Passage shown: Begin

OLYMPIA – If the Washington Legislature is forced into a special session to deal with the economic collapse sparked by COVID-19, some lawmakers are working to make sure they also debate police reform in the aftermath of nationwide protests following by the death of George Floyd.
Two groups leading the discussion in police reform are the House Black Member Caucus and the Senate Members of Color Caucus. Members have been working with the Law and Justice Committee and meeting with other legislators, members of the community, police organizations and other stakeholders to rethink policing in Washington.
It’s unclear whether there will be a special session or if proposals will have to wait until January, but the Black Member Caucus and the Members of Color Caucus are confident new policy will pass.
“I think the pressure is on the system so much that if these laws don’t get passed, there will be a lot of upset people,” said Rep. Jesse Johnson, D-Federal Way, vice chair of the House Black Caucus.
Some of the biggest proposals include banning chokeholds, creating an independent investigatory body to look into use-of-force incidents and ending qualified immunity for officers.
Sen. Manka Dhingra, D-Redmond, pointed at numerous proposals that have so much support that they are no longer considered controversial. Dhingra is a part of the Senate Members of Color Caucus as well as the vice chair of the Law and Justice Committee and Senate deputy majority leader.
Banning chokeholds and tear gas, for example, would be easy to get done during a special session, she said.
Other proposals, such as creating an independent investigatory system, might take longer, so they will likely wait until January, Dhingra said.
“I don’t think anyone is unrealistic with what can be done during a special session,” said Rep. Debra Entenman, D-Kent, chair of the House Black Member Caucus. “But we can no longer wait, and I think that we will be successful.”
Other proposals Dhingra is working on include mandating peer intervention training among officers and creating a use-of-force incident audit process.
Entenman also stressed the importance of ensuring any new COVID-relief funds don’t leave behind communities that need it, such as communities of color.
“Our COVID response is disproportionately affecting people of color,” she added.
One of the biggest hurdles Johnson acknowledged, will be with police unions, who traditionally have a significant influence in crafting policing laws. He’s hoping that by including police organizations, such as the Washington State Fraternal Order of Police, early in the conversations, they will be more likely to succeed in passing reform.
Another hurdle will be the state budget deficit, but Dhingra said there is a lot of policy that can change without a large cost.
“If they do have a large fiscal note, there is enough momentum to say this is a priority,” she said.
If there isn’t a special session, legislators will continue to work on the ideas for the regular session, which starts in January. Dhingra said there is a lot that can be done at a city and county level to make changes to the criminal justice system before January.

Passage shown: End
Data extract: Begin

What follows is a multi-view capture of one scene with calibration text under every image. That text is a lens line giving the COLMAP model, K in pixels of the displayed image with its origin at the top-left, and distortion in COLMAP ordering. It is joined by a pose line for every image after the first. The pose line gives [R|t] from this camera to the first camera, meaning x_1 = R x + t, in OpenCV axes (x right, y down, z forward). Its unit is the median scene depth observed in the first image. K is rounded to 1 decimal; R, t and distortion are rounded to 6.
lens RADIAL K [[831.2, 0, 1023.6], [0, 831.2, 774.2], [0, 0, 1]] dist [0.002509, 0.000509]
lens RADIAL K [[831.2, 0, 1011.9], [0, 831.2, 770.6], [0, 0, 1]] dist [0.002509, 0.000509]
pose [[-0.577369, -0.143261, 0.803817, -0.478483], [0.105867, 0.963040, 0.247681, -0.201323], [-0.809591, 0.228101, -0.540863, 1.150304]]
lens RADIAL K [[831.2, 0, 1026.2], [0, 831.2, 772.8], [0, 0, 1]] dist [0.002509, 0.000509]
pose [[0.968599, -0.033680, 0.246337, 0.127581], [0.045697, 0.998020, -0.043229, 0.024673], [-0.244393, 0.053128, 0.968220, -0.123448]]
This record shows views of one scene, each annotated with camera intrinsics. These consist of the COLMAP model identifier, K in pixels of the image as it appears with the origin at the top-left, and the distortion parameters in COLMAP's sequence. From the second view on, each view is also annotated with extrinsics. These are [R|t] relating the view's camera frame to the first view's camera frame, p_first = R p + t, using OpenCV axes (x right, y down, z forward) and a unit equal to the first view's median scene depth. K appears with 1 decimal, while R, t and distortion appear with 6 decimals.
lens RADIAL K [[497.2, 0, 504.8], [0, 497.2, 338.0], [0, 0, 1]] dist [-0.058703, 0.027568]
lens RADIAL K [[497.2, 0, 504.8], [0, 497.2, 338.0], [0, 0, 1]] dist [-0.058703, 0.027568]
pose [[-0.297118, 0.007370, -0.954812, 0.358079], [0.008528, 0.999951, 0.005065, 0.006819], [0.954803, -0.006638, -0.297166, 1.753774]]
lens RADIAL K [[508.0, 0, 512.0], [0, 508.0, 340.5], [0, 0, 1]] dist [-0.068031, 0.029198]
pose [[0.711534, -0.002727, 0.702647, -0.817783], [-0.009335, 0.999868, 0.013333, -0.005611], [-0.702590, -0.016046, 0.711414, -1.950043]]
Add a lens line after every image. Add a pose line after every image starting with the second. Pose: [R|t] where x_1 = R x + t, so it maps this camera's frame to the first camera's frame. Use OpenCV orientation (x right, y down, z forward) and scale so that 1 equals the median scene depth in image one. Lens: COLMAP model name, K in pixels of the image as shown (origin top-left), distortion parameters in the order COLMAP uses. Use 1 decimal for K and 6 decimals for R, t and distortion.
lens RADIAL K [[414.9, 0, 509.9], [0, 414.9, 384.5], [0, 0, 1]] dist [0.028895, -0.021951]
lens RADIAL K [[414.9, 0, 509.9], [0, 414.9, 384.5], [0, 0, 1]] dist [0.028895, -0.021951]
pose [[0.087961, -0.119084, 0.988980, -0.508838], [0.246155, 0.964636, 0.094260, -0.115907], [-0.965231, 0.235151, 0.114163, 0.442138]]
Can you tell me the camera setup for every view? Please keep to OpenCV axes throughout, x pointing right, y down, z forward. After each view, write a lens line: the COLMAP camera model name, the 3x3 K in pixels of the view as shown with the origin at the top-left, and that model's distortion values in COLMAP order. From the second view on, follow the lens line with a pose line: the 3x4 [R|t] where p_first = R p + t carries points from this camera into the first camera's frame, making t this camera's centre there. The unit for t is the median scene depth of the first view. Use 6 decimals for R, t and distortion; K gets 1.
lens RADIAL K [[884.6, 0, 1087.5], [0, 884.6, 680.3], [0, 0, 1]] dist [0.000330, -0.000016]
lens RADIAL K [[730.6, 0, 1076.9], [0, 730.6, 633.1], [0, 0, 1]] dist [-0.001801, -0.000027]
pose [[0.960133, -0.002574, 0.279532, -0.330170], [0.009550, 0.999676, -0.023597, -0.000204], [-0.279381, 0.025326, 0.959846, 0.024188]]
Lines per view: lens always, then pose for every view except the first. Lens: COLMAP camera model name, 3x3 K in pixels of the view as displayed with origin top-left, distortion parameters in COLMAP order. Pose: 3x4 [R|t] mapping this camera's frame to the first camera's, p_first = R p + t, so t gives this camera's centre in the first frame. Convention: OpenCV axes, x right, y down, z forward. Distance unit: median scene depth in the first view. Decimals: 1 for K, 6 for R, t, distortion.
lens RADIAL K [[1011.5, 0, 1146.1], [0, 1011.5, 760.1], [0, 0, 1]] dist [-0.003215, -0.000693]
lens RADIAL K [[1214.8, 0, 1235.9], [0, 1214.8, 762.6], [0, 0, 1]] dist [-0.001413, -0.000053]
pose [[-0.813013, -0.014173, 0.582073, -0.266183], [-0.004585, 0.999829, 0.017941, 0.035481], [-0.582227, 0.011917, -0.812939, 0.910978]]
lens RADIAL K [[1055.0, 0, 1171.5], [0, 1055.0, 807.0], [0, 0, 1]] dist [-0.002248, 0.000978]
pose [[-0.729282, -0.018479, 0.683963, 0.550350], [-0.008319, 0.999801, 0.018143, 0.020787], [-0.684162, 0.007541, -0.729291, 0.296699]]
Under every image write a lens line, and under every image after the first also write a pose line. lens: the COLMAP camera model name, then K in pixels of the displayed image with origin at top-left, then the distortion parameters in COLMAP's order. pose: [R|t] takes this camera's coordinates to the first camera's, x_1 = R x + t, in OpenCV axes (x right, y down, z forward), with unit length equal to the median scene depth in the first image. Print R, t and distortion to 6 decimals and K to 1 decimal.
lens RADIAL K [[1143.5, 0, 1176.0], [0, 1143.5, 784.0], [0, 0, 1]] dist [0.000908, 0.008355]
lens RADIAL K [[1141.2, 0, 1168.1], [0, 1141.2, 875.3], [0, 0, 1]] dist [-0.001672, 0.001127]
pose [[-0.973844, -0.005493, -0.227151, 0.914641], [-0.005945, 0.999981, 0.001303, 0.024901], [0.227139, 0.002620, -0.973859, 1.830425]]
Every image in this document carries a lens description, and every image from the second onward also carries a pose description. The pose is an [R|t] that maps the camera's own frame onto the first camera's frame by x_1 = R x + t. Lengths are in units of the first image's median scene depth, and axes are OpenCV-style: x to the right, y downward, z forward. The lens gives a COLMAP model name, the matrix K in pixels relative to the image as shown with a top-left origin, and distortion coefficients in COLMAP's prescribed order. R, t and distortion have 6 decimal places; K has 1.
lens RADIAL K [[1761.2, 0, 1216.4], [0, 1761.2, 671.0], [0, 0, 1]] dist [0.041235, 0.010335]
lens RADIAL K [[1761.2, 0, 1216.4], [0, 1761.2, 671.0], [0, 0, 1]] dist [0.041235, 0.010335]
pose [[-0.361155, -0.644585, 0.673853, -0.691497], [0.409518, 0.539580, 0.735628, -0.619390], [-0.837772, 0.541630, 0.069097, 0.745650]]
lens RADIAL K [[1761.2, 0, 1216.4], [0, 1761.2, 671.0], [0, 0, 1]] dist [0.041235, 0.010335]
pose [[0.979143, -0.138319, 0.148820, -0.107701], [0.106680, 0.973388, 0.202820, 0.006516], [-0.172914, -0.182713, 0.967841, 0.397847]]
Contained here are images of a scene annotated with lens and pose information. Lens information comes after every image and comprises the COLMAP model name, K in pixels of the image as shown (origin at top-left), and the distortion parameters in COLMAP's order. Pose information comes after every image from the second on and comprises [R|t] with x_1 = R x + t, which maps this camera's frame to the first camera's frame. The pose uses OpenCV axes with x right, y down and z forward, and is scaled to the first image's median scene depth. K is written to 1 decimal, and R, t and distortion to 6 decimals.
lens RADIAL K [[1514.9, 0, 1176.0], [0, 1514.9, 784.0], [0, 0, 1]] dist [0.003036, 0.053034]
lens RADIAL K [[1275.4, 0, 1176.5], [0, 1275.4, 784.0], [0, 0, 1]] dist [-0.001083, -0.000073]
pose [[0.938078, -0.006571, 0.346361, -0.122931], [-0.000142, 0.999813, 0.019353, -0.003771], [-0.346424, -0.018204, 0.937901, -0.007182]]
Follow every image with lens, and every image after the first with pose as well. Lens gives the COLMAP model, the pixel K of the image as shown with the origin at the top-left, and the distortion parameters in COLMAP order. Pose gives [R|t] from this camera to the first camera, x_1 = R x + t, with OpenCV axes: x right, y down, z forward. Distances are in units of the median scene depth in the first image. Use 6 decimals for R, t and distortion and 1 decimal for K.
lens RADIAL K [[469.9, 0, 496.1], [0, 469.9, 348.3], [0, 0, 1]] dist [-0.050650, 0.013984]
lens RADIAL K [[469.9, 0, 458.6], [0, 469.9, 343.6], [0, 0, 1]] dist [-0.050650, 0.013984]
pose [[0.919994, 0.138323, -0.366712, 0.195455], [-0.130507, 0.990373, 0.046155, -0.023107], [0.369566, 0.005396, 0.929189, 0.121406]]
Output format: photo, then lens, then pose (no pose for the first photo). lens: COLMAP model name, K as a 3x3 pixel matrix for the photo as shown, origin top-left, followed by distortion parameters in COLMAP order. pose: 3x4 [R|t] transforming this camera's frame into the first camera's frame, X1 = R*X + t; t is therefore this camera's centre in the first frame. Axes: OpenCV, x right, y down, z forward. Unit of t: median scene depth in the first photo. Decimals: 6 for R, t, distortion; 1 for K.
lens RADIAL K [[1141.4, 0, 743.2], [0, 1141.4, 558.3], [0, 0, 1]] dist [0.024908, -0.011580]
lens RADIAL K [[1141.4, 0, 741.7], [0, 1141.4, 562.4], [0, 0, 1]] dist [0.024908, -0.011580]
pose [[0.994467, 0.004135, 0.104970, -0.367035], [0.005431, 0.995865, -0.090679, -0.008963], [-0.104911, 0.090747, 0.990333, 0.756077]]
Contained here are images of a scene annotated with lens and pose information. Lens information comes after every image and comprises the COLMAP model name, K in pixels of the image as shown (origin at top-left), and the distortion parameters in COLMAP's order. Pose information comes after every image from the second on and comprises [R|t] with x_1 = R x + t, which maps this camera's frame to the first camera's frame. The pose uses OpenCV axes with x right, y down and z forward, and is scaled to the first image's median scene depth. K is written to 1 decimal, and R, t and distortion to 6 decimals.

Data extract: End

Exercises to complete ::
- A) From the article on Washington police reform, transcribe the part that opens with the words containing "Entenman also stressed" and closes with "in passing reform.".
- B) According to the police reform article, why does Rep. Jesse Johnson want police organizations involved early in the conversations? Answer in one to three sentences.
- C) Take the article on Washington police reform further, continuing from its final sentence.

Per-task outputs ::
- A)
Entenman also stressed the importance of ensuring any new COVID-relief funds don’t leave behind communities that need it, such as communities of color.
“Our COVID response is disproportionately affecting people of color,” she added.
One of the biggest hurdles Johnson acknowledged, will be with police unions, who traditionally have a significant influence in crafting policing laws. He’s hoping that by including police organizations, such as the Washington State Fraternal Order of Police, early in the conversations, they will be more likely to succeed in passing reform.

- B) Johnson names police unions as one of the biggest hurdles because they traditionally have significant influence in crafting policing laws. He hopes that bringing police organizations, such as the Washington State Fraternal Order of Police, into the conversations early will make it more likely that reform passes.

- C)
Sen. Joe Nguyen, D-White Center, said he is confident police reform legislation will pass in the next session. It’s a priority, said Nguyen, who is a part of the Senate Members of Color Caucus.
“Things like this often don’t make it to the forefront because not enough people care about it,” he said. “That dynamic is very, very different now.”
The Black Member Caucus was only created two years ago and currently has five members. The Senate Members of Color caucus has eight members but does not have a Black member, because Washington has no Black senators.
Nguyen said not having any Black members of the Senate provides a huge blind spot in how they think about legislation, which is why it’s so important to include the Black Members Caucus of the House in the discussions they’re having.
“We’ve been talking with each other about how we can ensure the communities most affected are leading these conversations,” he said.
By bringing in the Black Members Caucus as well as outside groups such as the NAACP, Black Lives Matter, and other community organizers, Nguyen said it ensures the best legislation possible is proposed.
Entenman said the lack of Black legislators points to the institutionalized racism within larger systems in this country.
“It’s important for me to recognize, although I am part of this system, there are parts I am trying to change from the inside,” Entenman said.
Having the Black Member Caucus involved in the conversations allows Black legislators to bring in their own stakeholders and community advocates that might not otherwise be involved in the conversation, Johnson said.
“It gives us credibility for the community to see Black elected officials out front leading this,” Johnson said.
Entenman said the caucus is not simply focusing on what happens in the western part of the state.
She has talked with community leaders in Eastern Washington and is listening to their concerns as well.
People of color live in all different parts of the state, she said.
“We have to focus on what is happening in the African American community, but that is not to exclude other people,” Entenman said. “That is simply to say that we think it will benefit all people in our state.”